What You Need To Know
- Superb basketball athlete Samil Melo plays at the Urban Assembly School for Law and Justice
- Came to understand what it means to overcome his fears
- Looks to reach out and teach others how to believe in themselves
In middle school, Melo remembers his gym teacher running morning clinics to help amateurs learn court fundamentals. That’s what inspired Melo to join an after school program in eighth grade to further his skill set.
Despite the hours of practice and ample time on the court, the Urban Assembly School for Law and Justice graduate did not consider himself a “real” basketball star.
“I ended up not trying out for the basketball team my freshman year because I believed I didn’t have any real experience. Our school doesn’t have a junior varsity team, and I was just too scared to try out for varsity because they’re a really big deal and a pretty good team,” Melo said. “I just didn’t feel like I could play at their level.”
However, Melo’s skills did not go unnoticed by the high school gym teacher. He approached the varsity team’s head coach, Ben Shea, and told him about the talented freshman.
“I reached out and invited him to one of our spring training sessions,” Shea remembers. “I wouldn’t normally do something like that, but Samil [Melo] came so highly recommended by my assistant coach.

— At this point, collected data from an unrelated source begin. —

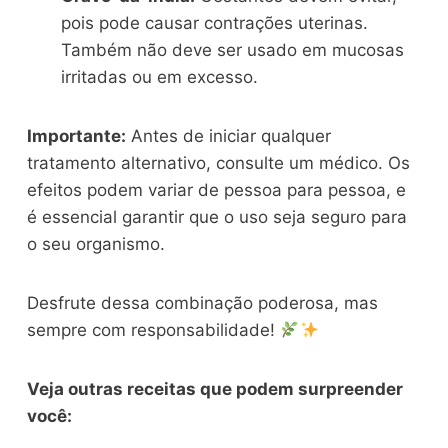
pois pode causar contrações uterinas.
Também não deve ser usado em mucosas
irritadas ou em excesso.
Importante:
Antes de iniciar qualquer
tratamento alternativo, consulte um médico. Os
efeitos podem variar de pessoa para pessoa, e
é essencial garantir que o uso seja seguro para
o seu organismo.
Desfrute dessa combinação poderosa, mas
sempre com responsabilidade!
Veja outras receitas que podem surpreender
você:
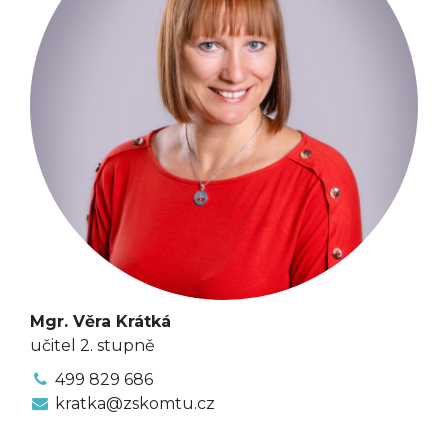
Mgr. Věra Krátká
učitel 2. stupně
499 829 686
kratka@zskomtu.cz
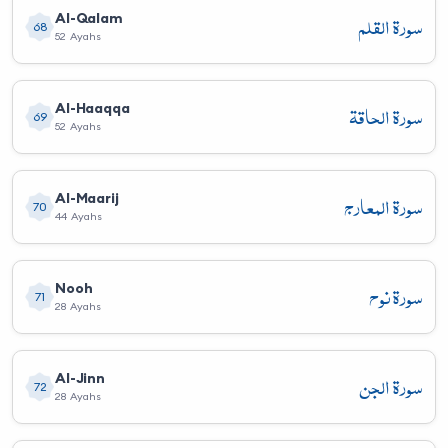
سورة القلم
Al-Qalam
68
52 Ayahs
سورة الحاقة
Al-Haaqqa
69
52 Ayahs
سورة المعارج
Al-Maarij
70
44 Ayahs
سورة نوح
Nooh
71
28 Ayahs
سورة الجن
Al-Jinn
72
28 Ayahs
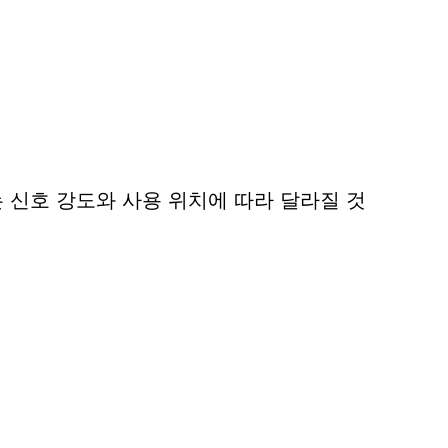
 신호 강도와 사용 위치에 따라 달라질 것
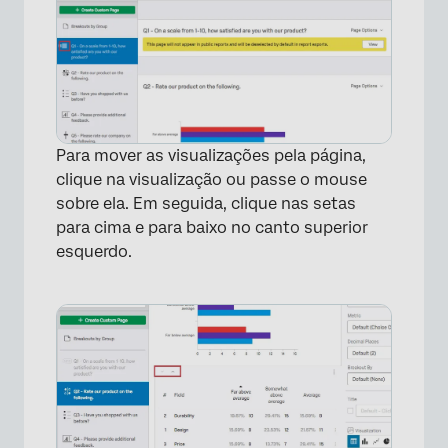
Para mover as visualizações pela página,
clique na visualização ou passe o mouse
×
sobre ela. Em seguida, clique nas setas
para cima e para baixo no canto superior
esquerdo.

He’s just a really good kid. He’s grounded and just knows what he’s doing and he’s just someone you want on the team.”
When Coach Shea asked Melo why he had not tried out for the team his freshman year, Melo admitted his fear of not being good enough.
“I told him the first time I saw him that he had a lot of potential and I was really going to push him to make sure he reached it. For someone who’s never really been taught basketball, he did a lot of things that were super impressive,” Shea remarked. “We always looked towards big-picture and what he could be his senior year. It was all about development and becoming the greatest he could be in the end.”
A senior year that “was supposed to be their year,” before the coronavirus pandemic came and changed those plans. As captain of the team, Melo led his squad through the Elite Eight. They were on their way to the Final Four when sports were suspended and school doors were forced to close across the city.
“You never know what’s gonna happen, but I believe we would have won that game,” Melo reflected. “It was our year.”
Even with a canceled season, Melo said the lessons learned from basketball have had a huge influence. Once, he was uncertain about getting involved, then he became a coach himself in an after-school program run by his own varsity coach. Melo said he saw himself in those kids and hoped to pass on important techniques, skills, and confidence.
“They’re just starting out, but they have so much potential and really could become great,” he said. “I just hope they have the drive to try out even if they don’t think they’re ready. I hope they don’t let fear and uncertainty get in their way like it did for me.”
Melo is rewriting the past, and has committed to play basketball for St. Joseph’s College in Brooklyn as a freshman. He is excited to pursue academics and to continue to fill his free time with activities allowing him to be a bigger part of his community.
“Basketball has taught me that things that are worth it cost a bunch of time and endurance. I want to make sure I put that kind of commitment into other parts of my life.”